De verdachte heeft samen met anderen geprobeerd om in te breken in een woning.
Dit heeft plaatsgevonden op klaarlichte dag, midden in een woonwijk. De verdachte was net in Nederland toen hij dit strafbare feit pleegde en heeft daarmee blijk gegeven van een ongekende brutaliteit. De verdachte heeft door zijn handelen ook geen enkel respect getoond voor de eigendommen van een ander en heeft zich geen rekenschap gegeven van de impact die woninginbraken (doorgaans) hebben op het gevoel van privacy van de gedupeerden. Het is voor bewoners vaak bijzonder onaangenaam om te leven met de wetenschap dat een vreemde heeft geprobeerd om in hun woning te komen en hun persoonlijke bezittingen te doorzoeken. Woninginbraken zorgen bovendien voor onrust en gevoelens van onveiligheid in de buurt, zeker in dit geval, nu de achterburen getuige waren van het handelen van de verdachte en zijn twee medeverdachten.
Uit een uittreksel uit de justitiële documentatie van 24 februari 2017 blijkt dat de verdachte niet eerder in Nederland is veroordeeld voor soortgelijke strafbare feiten.
De rechtbank heeft bij haar beslissing over de strafsoort en de hoogte van de straf aansluiting gezocht bij de landelijke oriëntatiepunten straftoemeting van het Landelijk Overleg Vakinhoud Strafrecht. De oriëntatiepunten dienen als vertrekpunt bij het bepalen van de straf.
Mede gezien de ernst van het feit kan daarom niet anders worden gereageerd dan met het opleggen van een gevangenisstraf van na te noemen duur. In hetgeen de verdediging naar voren heeft gebracht, ziet de rechtbank geen aanleiding om de gevangenisstraf voorwaardelijk op te leggen en aldus van de oriëntatiepunten af te wijken. De gevangenisstraf die door de officier van justitie is geëist komt te hoog voor.
Alles afwegend wordt na te noemen straf passend en geboden geacht.
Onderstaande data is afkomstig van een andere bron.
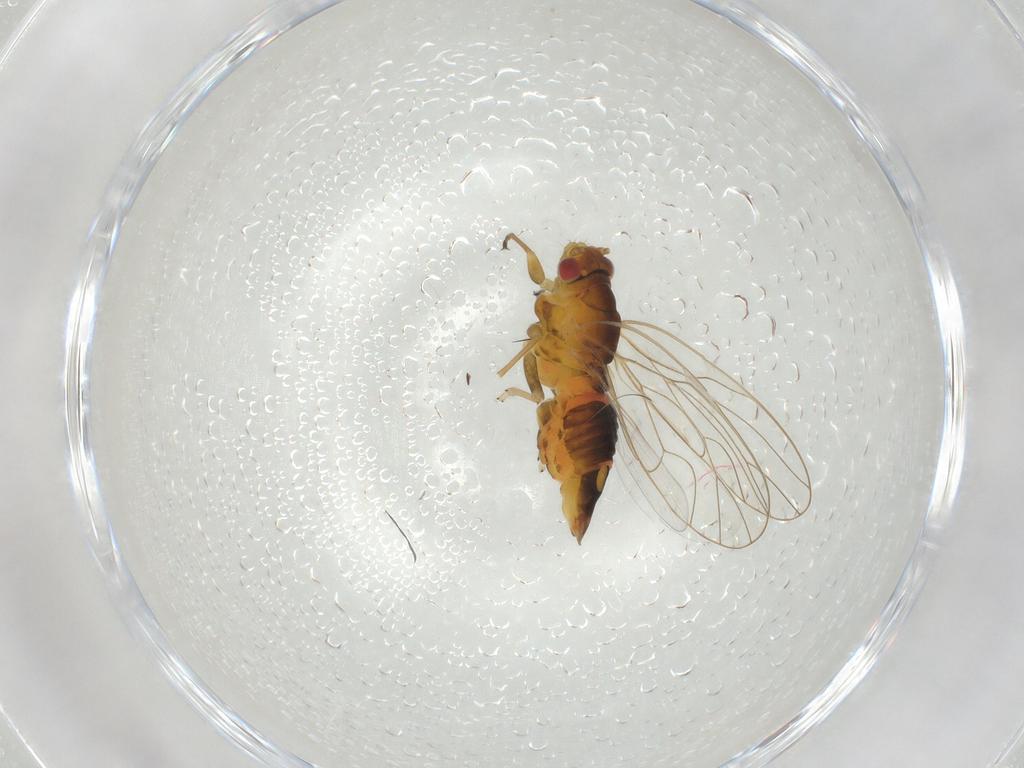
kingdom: Animalia
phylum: Arthropoda
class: Insecta
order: Hemiptera
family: Psyllidae
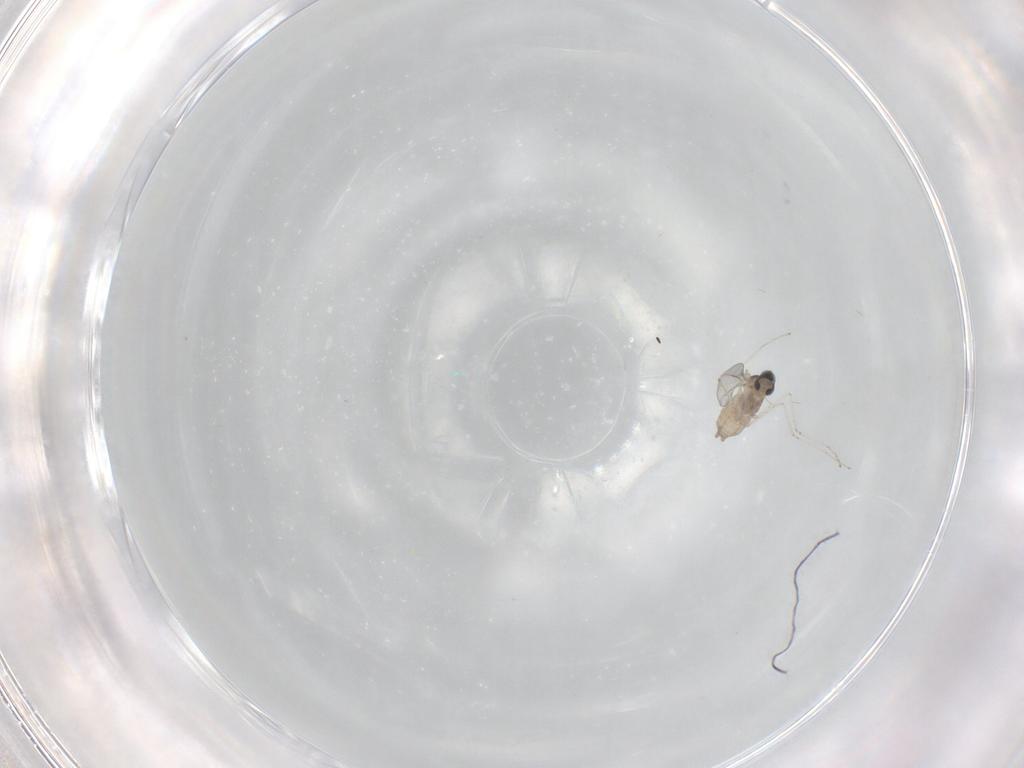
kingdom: Animalia
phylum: Arthropoda
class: Insecta
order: Diptera
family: Cecidomyiidae
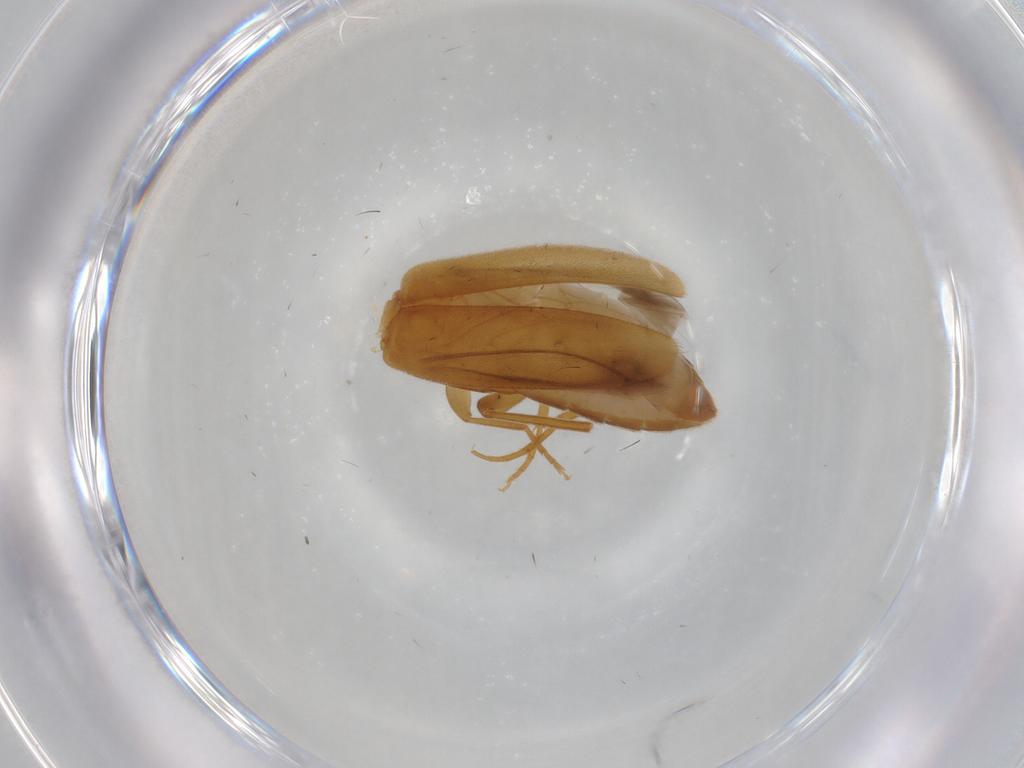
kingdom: Animalia
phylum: Arthropoda
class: Insecta
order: Coleoptera
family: Scraptiidae
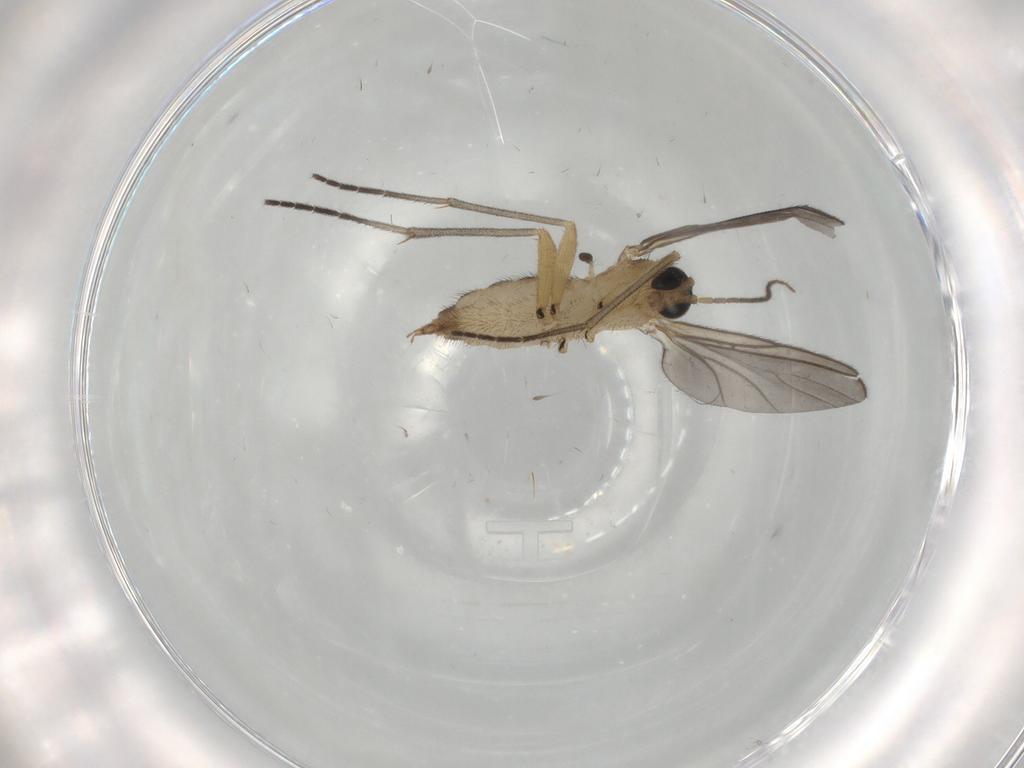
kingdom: Animalia
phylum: Arthropoda
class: Insecta
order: Diptera
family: Sciaridae
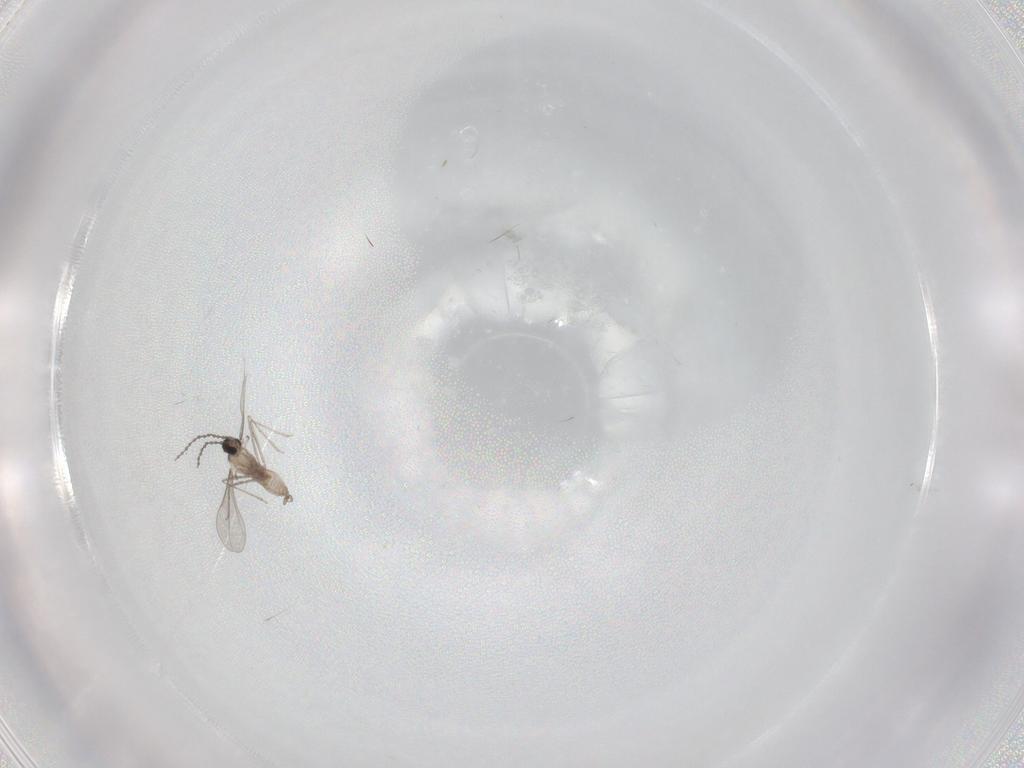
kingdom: Animalia
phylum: Arthropoda
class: Insecta
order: Diptera
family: Cecidomyiidae
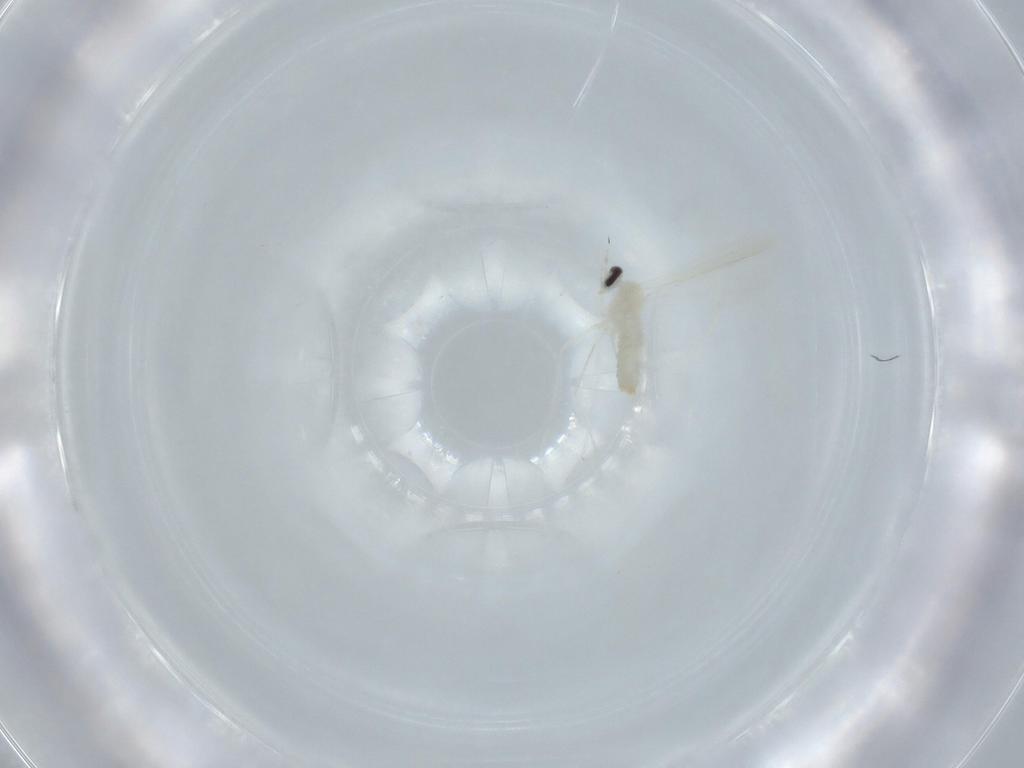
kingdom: Animalia
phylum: Arthropoda
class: Insecta
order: Diptera
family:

8.Vordering benadeelde partij/schadevergoedingsmaatregel

Als benadeelde partij heeft zich in het geding gevoegd: [naam slachtoffer] . De benadeelde partij vordert een schadevergoeding van in totaal €1.586,32. Deze schade bestaat uit de herstelkosten van de braakschade aan het raam van 1.450,32, de kosten van vervanging van het slot van de poortdeur van € 40,-en een vergoeding van € 96,- voor gederfde inkomsten en het inschakelen van een invaller op het werk.
De vordering met betrekking tot de braakschade aan het raam van € 1.450,32 komt de rechtbank niet onredelijk voor. Dat – kennelijk abusievelijk, want wel vermeld in de vordering – geen offerte voor het herstel is meegestuurd, staat aan toewijzing van dit bedrag niet in de weg. Dit geldt eveneens voor de gevorderde vergoeding voor gederfde inkomsten en het inschakelen van een vervanger op het werk van € 96,-. De geschatte vervangingskosten voor het slot van de portdeur van € 40,- wordt eveneens als een reëel bedrag aangemerkt. Anders dan de verdediging stelt, is het bij de beoordeling van de vordering niet relevant of de benadeelde ter zake van de geleden schade een beroep kan doen op een verzekering. Uit het voegingsformulier maakt de rechtbank op dat er, ten aanzien van de thans gevorderde schadevergoeding voor de braakschade aan het raam, weliswaar een claim is ingediend bij de verzekeraar, maar dat (nog) geen vergoeding heeft plaatsgevonden.
Nu de verdachte het strafbare feit, ter zake waarvan schadevergoeding zal worden toegekend samen met mededaders heeft gepleegd, zijn zij daarvoor ieder hoofdelijk aansprakelijk. Indien en voor zover de mededaders de benadeelde partij betalen is de verdachte in zoverre jegens de benadeelde partij van deze betalingsverplichting bevrijd.
De benadeelde partij heeft gevorderd het te vergoeden bedrag te vermeerderen met wettelijke rente. De rechtbank zal bepalen dat het te vergoeden schadebedrag vermeerderd wordt met wettelijke rente vanaf 15 januari 2017.
Nu de vordering van de benadeelde partij zal worden toegewezen, zal de verdachte worden veroordeeld in de kosten door de benadeelde partij gemaakt, tot op heden begroot op nihil en in de kosten ten behoeve van de tenuitvoerlegging nog te maken.
Het wordt wenselijk geacht, dat naast de voor de benadeelde partij zelf bestaande mogelijkheid tot tenuitvoerlegging van de aan de verdachte op te leggen verplichting tot betaling van schadevergoeding, ook het openbaar ministerie met die tenuitvoerlegging wordt belast. Aan de verdachte zal daarom tevens de schadevergoedingsmaatregel met vervangende hechtenis worden opgelegd.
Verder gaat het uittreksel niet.